Vermont? Why Vermont? Here in the border regions Vermont Public Radio comes in stronger than NH Public Radio. It was one of those interview shows and started off with a Vermont state ed bureaucrat, I missed his name. This bureaucrat admitted that Vermont students were doing no better than mediocre on the "kneecap" (his word) test. Kneecap? That was a brutal Irish Republican Army treatment for captives, leaving them in great pain and crippled for life. Good name for a school test.

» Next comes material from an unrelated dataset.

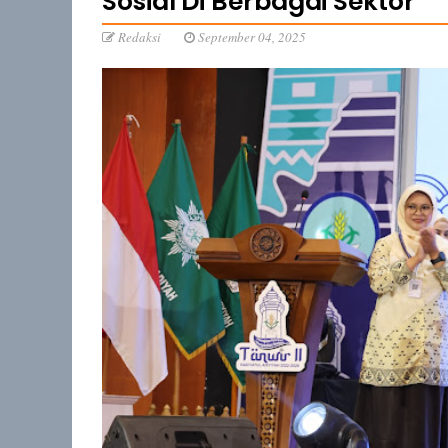
Sosial Di Berbagai Sektor
Redaksi
September 04, 2025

Then he admitted that many or most Vermont elementary school teachers had never taken a math course in themselves. And, Vermont high school students can graduate without taking algebra or geometry. And most of the science courses taught in Vermont high schools are Geology, a descriptive science with no mathematical content at all. The real high school science courses are physics and chemistry, which are sparsely attended. In short, Vermont schools allow a student who wants to, to avoid taking any mathematics at all. And he personally believes that math is "difficult" which is why so many students avoid it.
They brought on a new guest, a practicing elementary grades math teacher. That's a new one. My elementary grade teachers all taught math (arithmetic) them selves. They didn't need to call in a specialist. This guy stressed the importance of mathematical learning in the very early grades.
He's onto something there. Kids have to know addition and multiplication cold in order to go any farther in math. Addition and multiplication involve memorization, of the multiplication table and the addition table. The kids just have to memorize those tables and get drilled on them. This isn't fun, and isn't creative, it doesn't let the child demonstrate originality, it's just hard work, for both child and teacher. But unless the child comes out of grade school with a really solid base in arithmetic, he/she has come to the end of the road in math. And locked him/her self out the science and engineering track,the track that leads to real jobs.

Signs of Spring

Fresh Strawberries, only $2.99 a box. From Florida. So I bought some. Bad idea. The humungous berries (some as big as lemons) are from the old tasteless giant berry strain. I thought the strawberry people had mastered growing giant berries that taste good. Last year I ate a goodly number of nice sweet strawberry tasting berries from Mac's Market. This year isn't starting off so well.